Partly because of its colonial hangover, and partly because it was a cosmopolitan cultural melting pot, the Calcutta I remember had a Pickwickian zest for Christmas.
The sumptuous dalis presented to the gora sahibs by those who would be wished well by them, and the wandering bands of carol singers who mazed a melody as uncertain as a murky and potholed Park Circus gulli, may have been consigned to a foggy past. But despite the diversions it had to take, Christmas in Calcutta was still a red-letter day that reduced circumstances had failed to dislodge. The mainstay of Calcutta’s Christmas tradition was the Anglo-Indian household, to which an invitation had to be inveigled if one wanted the true savour of the season.
Come the first week of December and shopping forays were launched from the back alleys of Wellesley and Eliot Road, Park Lane and Ripon Street to buy the ingredients for a festal reunion when aunts and cousins and friends and in-laws would descend from upcountry railway colonies—or the more distant environs of Australian or Canadian suburbia—in an annual rite of passage.
Little old women in clattering rickshaws converged on the New Market to haggle with salesmen who sat amid peaks of dried fruits whose towering summits graphically represented the ascent of soaring prices. Grudging bargains were struck for candied peel and preserved pumpkin, sugared cherries and wrinkled raisins. Better forget the almonds this year and make do with walnuts or cashews, expensive enough as they are.
Despite such makeshift substitutions, the jealously guarded recipe that each household had worked its alchemy as the ingredients were soaked in rum and sun and mixed into the batter which was dispatched to the clay ovens of the local baker, on whom a sharp eye had to be kept lest he winkle out from the uncooked mixture a particularly tempting cherry or plump sultana.
Appetising aromas wreathed the backlanes like mist and the cakes emerged, golden brown and faintly hissing, to be cooled and enclosed in greaseproof paper and left to mature till the big day, when according to yearly custom they would be unwrapped and exclaimed on and unanimously declared incomparably better than the one that Auntie Mabel, bless her, had sent last year from Marks and Sparks, or was it Sparks and Marks?

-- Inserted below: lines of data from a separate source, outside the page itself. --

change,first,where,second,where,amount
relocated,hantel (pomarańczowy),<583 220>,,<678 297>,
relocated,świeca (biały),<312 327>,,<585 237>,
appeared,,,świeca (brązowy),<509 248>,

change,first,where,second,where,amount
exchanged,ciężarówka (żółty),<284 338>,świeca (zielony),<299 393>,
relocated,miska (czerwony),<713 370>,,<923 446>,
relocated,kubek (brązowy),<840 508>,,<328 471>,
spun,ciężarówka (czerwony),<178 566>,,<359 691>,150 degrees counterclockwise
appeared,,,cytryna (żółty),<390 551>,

Those not fortunate enough to have access to a homemade cake (or even one from Sparks and Marks) could do fairly well for themselves by getting one from Nahum’s in the New Market, considered by many to do the best commercially made fruit cakes in the city. For plum puddings, however, connoisseurs went next door to MXD Gama’s, or Maxo’s as it was popularly known. The one complaint that a purist might make about Maxo’s plum puds was that they did not have embedded in their rich, gooey interiors the local equivalent of sixpence bits which genial hosts delighted in fishing out for favoured guests.

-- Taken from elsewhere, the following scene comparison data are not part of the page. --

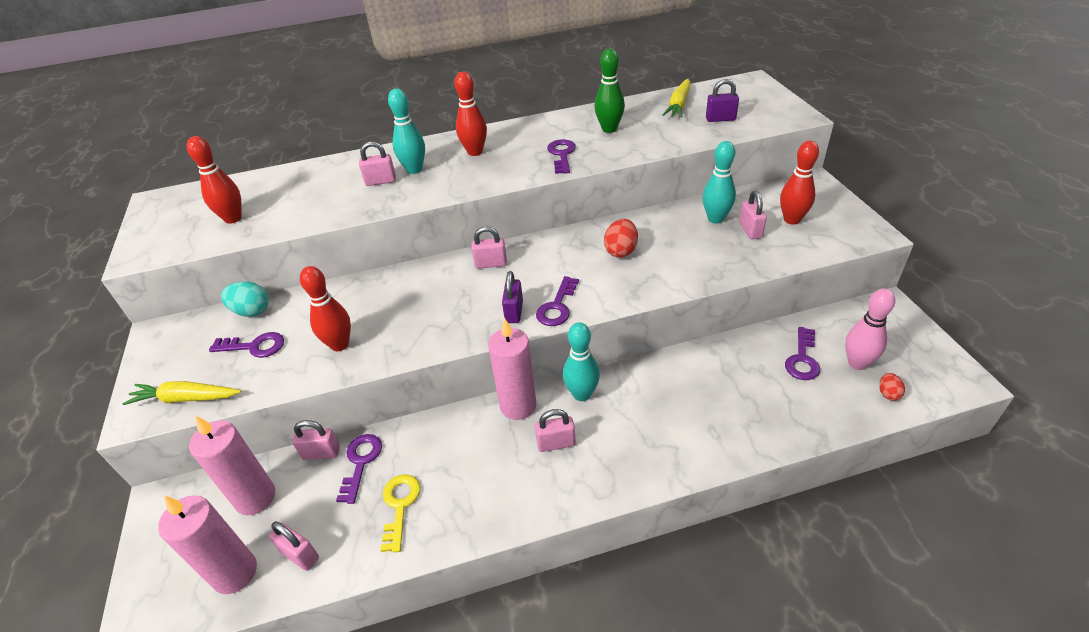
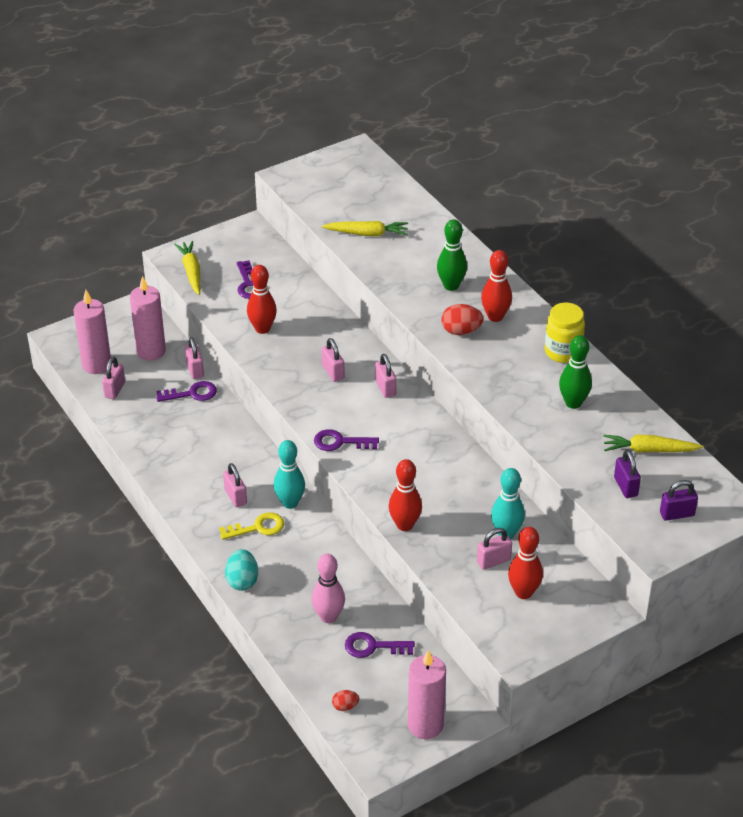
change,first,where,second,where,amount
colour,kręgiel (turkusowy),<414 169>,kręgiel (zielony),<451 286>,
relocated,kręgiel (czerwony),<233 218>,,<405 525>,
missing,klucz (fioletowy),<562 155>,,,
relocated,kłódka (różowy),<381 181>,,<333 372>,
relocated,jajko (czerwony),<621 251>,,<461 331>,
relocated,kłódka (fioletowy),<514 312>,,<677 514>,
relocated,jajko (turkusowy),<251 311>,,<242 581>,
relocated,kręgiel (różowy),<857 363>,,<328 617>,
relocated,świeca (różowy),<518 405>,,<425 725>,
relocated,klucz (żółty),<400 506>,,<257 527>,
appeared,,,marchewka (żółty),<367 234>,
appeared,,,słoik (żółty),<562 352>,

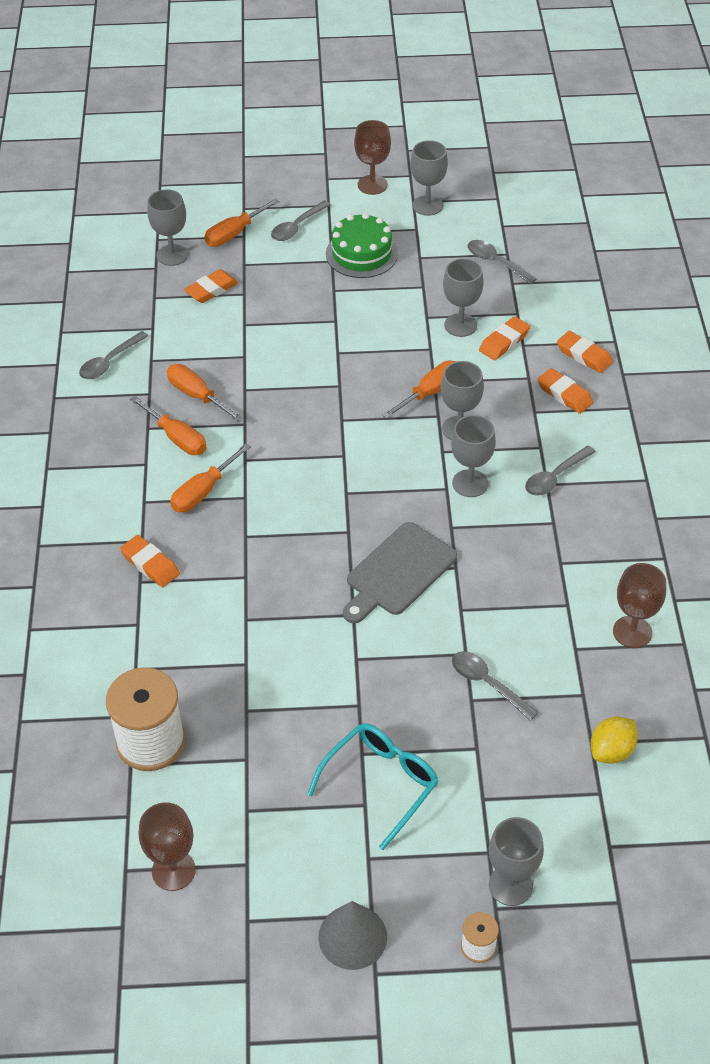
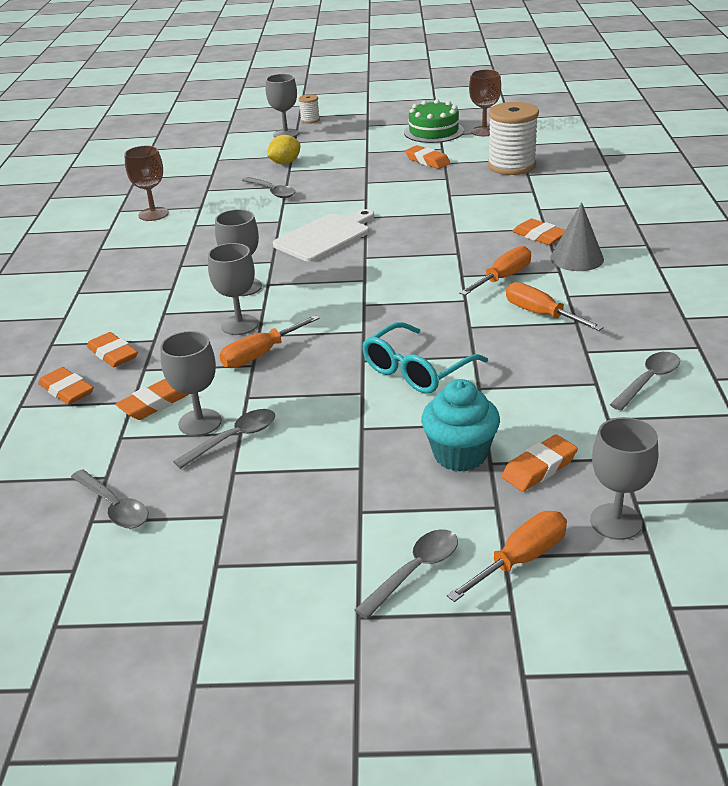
change,first,where,second,where,amount
missing,kielich (brązowy),<372 185>,,,
missing,kielich (szary),<427 205>,,,
relocated,tort (zielony),<361 254>,,<433 131>,
missing,śrubokręt (pomarańczowy),<197 395>,,,
relocated,łyżka (szary),<555 477>,,<234 438>,
colour,deska do krojenia (szary),<398 572>,deska do krojenia (biały),<325 236>,
relocated,cytryna (żółty),<611 751>,,<285 163>,
relocated,okulary (turkusowy),<381 783>,,<416 370>,
relocated,stożek (szary),<352 936>,,<577 258>,
appeared,,,gumka do mazania (pomarańczowy),<427 161>,
appeared,,,muffinka (turkusowy),<460 454>,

Those in the know did their shopping early. Not only did most Christmas confectionery improve with keeping and the addition of a few judicious tablespoons of rum or brandy, but also advance buying helped one avoid the frantic rush that built up closer to the big day when the narrow lanes of the market were clogged with customers determined, in this season at least, to follow the royalist prescription of eating cake in the absence of bread.
With the eclectic gusto that he displays for other exotic items of mental and culinary consumption, the Bengali made at least this aspect of Christmas as much a part of indigenous gastronomic tradition as nolen gurer sandesh and often a heated debate would be generated by such finer points of doctrine as to whether crystallised ginger in a plum cake was an ideologically sound proposition or a revisionist aberration.
Even as the mixed fruit was maturing in glass jars on shelves, safely out of the reach of marauding young hands, the meat shops in several of the city’s markets were busy preparing salt beef, pickled in brine, lime juice and saltpetre. Though clubs and the larger restaurants continued to serve the traditional British Christmas dinner of turkey with all the trimmings, a more authentic local alternative was the Anglo-Indian speciality known as haas and baas, or duck with bamboo shoots, and poultry shops were loud with the quack and flutter of the birds.
Despite hard times, a number of families, not all of them Christian, kept an open house all day, with guests dropping in to exchange greetings, eat a slice of cake, drink a glass of sweet homemade raisin wine (available in a New Market confectionery in a seasonal indulgence to which the excise department turned a benevolently blind eye), and swap reminiscences of seasons past and friends remembered, while children scampered, for once unscolded, around tables crowded with plates and presents, and the afternoon drowsily curled up on itself like the cat by the rocking chair, too replete with titbits even to dream of chasing mice.
It was the ember glow of a long-ago Christmas, in a long-ago Calcutta.